Segment Start: STUDY MATERIAL

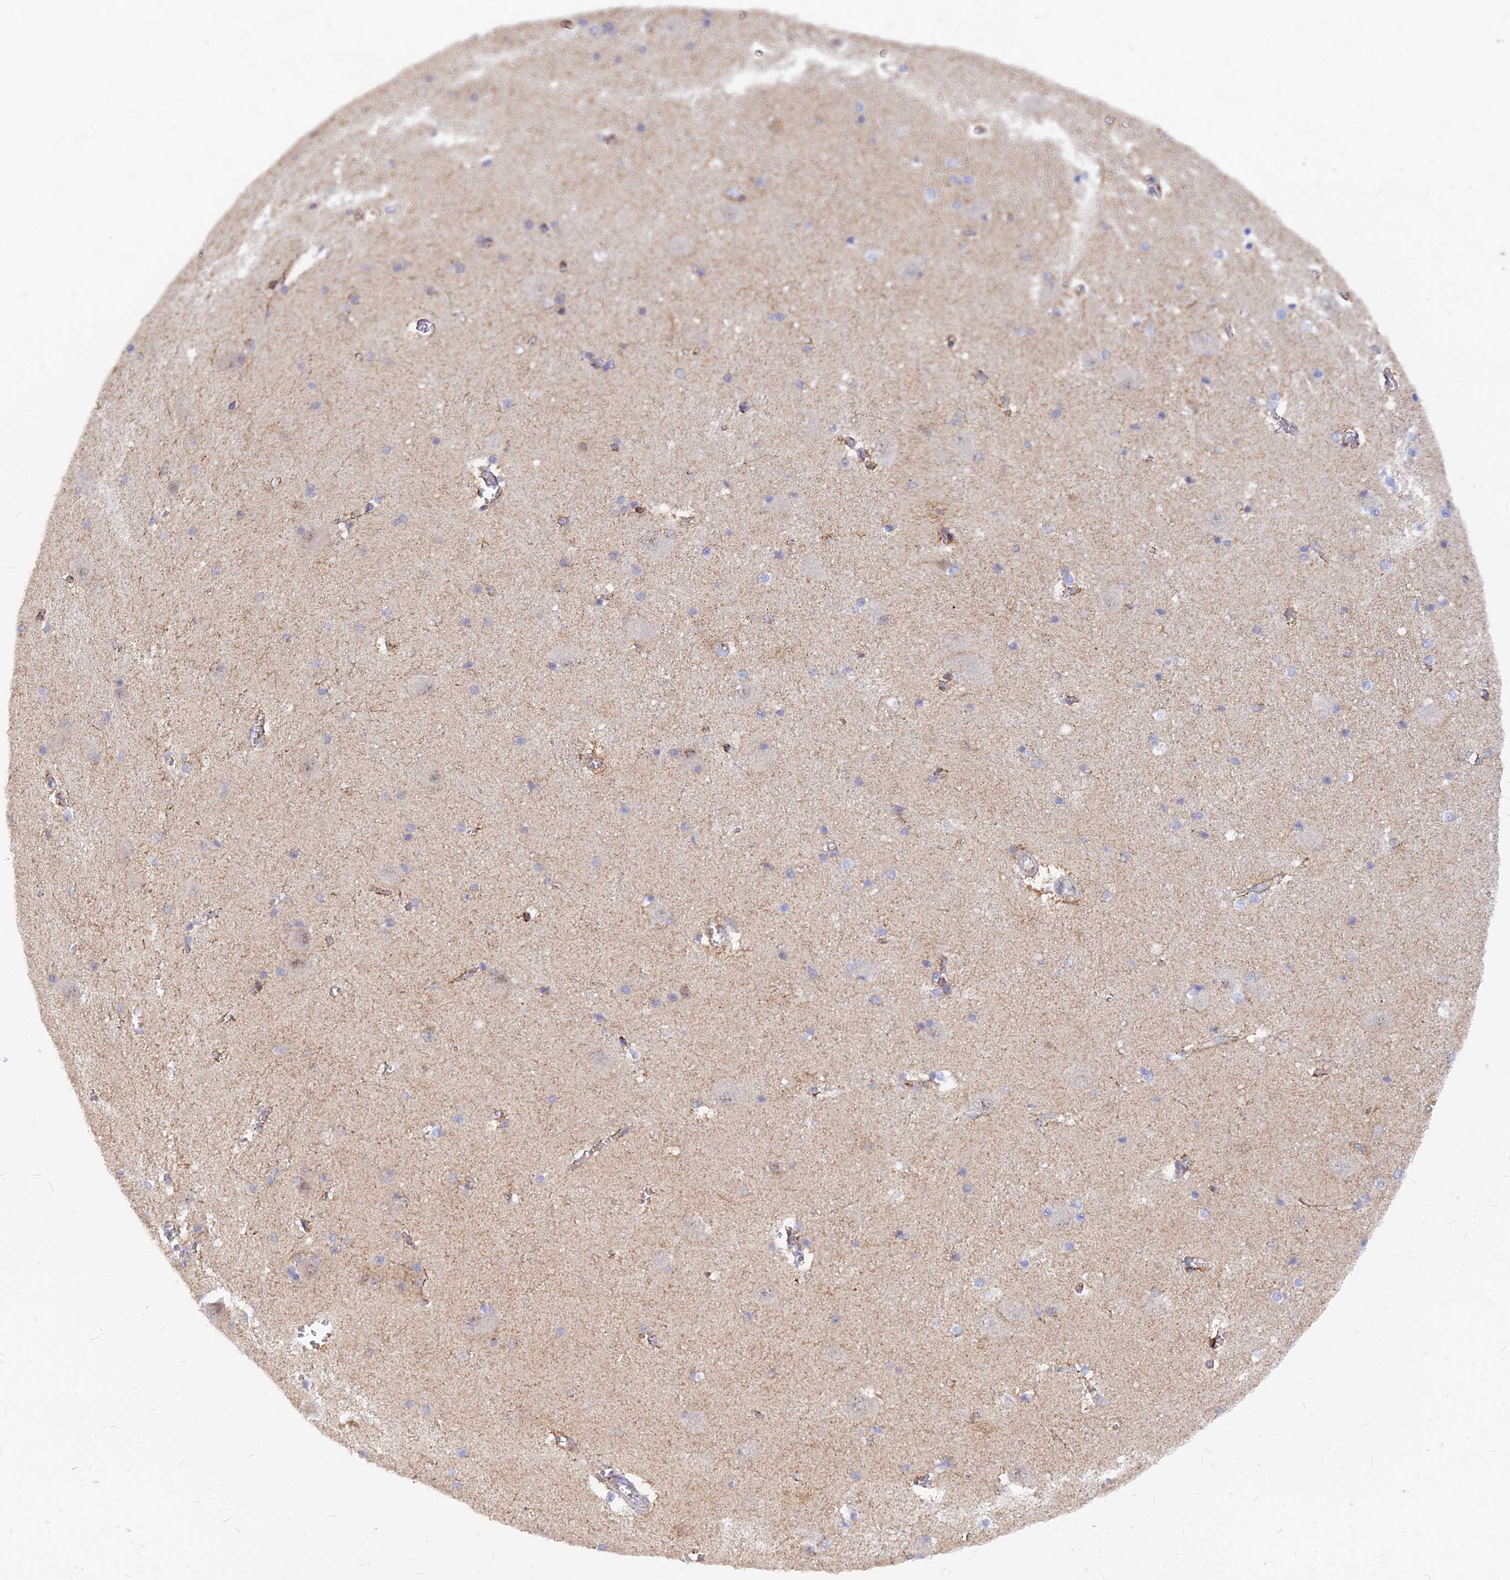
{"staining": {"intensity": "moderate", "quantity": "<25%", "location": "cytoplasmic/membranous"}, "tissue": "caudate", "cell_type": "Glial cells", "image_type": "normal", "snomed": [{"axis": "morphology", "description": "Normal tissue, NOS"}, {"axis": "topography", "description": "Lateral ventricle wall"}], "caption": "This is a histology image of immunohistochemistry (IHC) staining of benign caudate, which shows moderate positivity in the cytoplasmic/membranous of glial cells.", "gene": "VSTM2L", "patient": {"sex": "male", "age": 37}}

Segment End: STUDY MATERIAL
Segment Start: STUDY MATERIAL

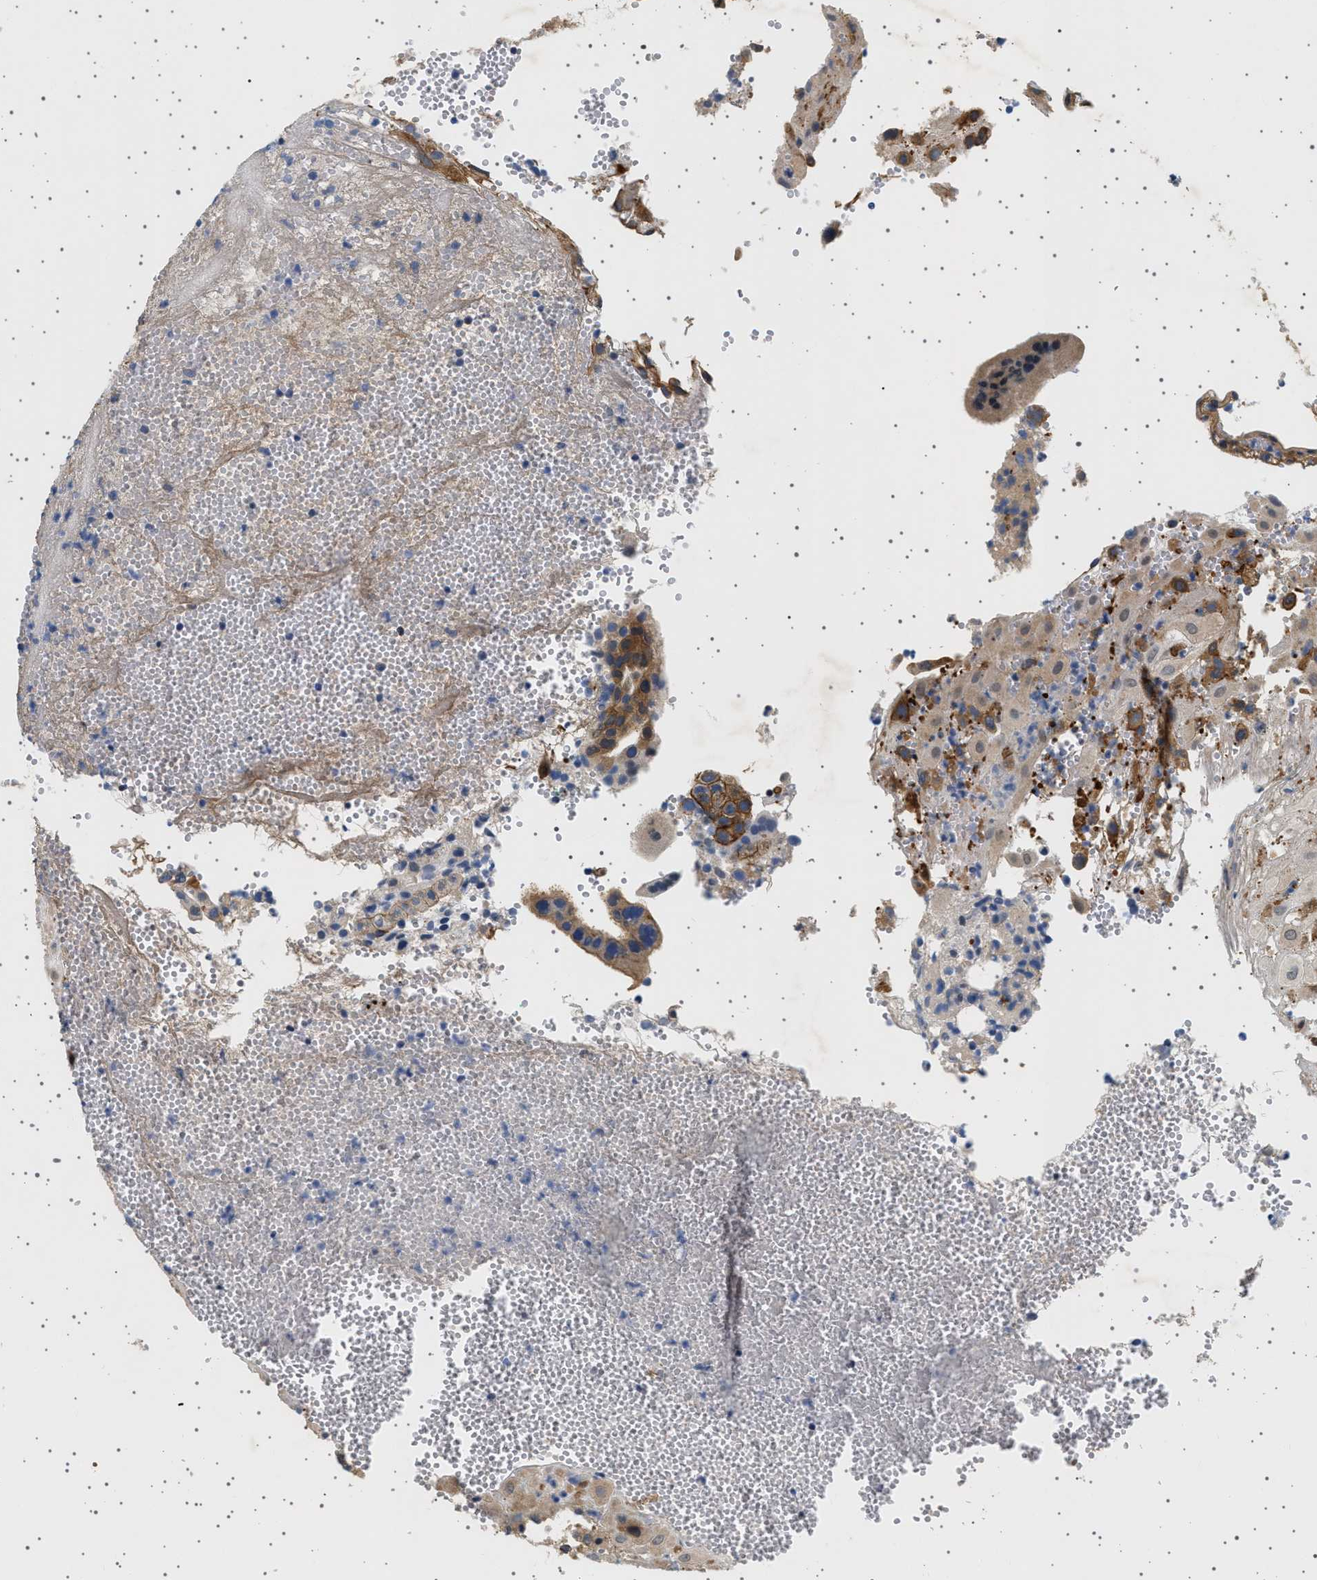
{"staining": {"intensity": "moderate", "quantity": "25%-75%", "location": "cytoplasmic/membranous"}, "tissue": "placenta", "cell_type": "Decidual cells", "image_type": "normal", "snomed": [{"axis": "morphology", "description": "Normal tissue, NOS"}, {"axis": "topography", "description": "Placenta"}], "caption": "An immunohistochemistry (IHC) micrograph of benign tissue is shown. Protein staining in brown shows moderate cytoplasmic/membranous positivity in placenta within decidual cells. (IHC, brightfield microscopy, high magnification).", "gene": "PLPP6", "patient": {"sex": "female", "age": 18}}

Segment End: STUDY MATERIAL
Segment Start: STUDY MATERIAL

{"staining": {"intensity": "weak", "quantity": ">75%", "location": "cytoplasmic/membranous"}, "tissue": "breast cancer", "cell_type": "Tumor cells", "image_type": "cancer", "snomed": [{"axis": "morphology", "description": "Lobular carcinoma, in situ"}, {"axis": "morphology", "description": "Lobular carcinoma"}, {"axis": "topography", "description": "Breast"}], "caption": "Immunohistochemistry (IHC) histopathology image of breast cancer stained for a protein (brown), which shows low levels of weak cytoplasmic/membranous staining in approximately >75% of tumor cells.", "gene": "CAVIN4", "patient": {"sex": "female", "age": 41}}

Segment End: STUDY MATERIAL

Anywhere the listing shows the word "moderate", copy the full line.

{"staining": {"intensity": "moderate", "quantity": "<25%", "location": "cytoplasmic/membranous"}, "tissue": "caudate", "cell_type": "Glial cells", "image_type": "normal", "snomed": [{"axis": "morphology", "description": "Normal tissue, NOS"}, {"axis": "topography", "description": "Lateral ventricle wall"}], "caption": "This is a histology image of immunohistochemistry (IHC) staining of benign caudate, which shows moderate positivity in the cytoplasmic/membranous of glial cells.", "gene": "VSTM2L", "patient": {"sex": "male", "age": 37}}
{"staining": {"intensity": "moderate", "quantity": "25%-75%", "location": "cytoplasmic/membranous"}, "tissue": "placenta", "cell_type": "Decidual cells", "image_type": "normal", "snomed": [{"axis": "morphology", "description": "Normal tissue, NOS"}, {"axis": "topography", "description": "Placenta"}], "caption": "An immunohistochemistry (IHC) micrograph of benign tissue is shown. Protein staining in brown shows moderate cytoplasmic/membranous positivity in placenta within decidual cells. (IHC, brightfield microscopy, high magnification).", "gene": "PLPP6", "patient": {"sex": "female", "age": 18}}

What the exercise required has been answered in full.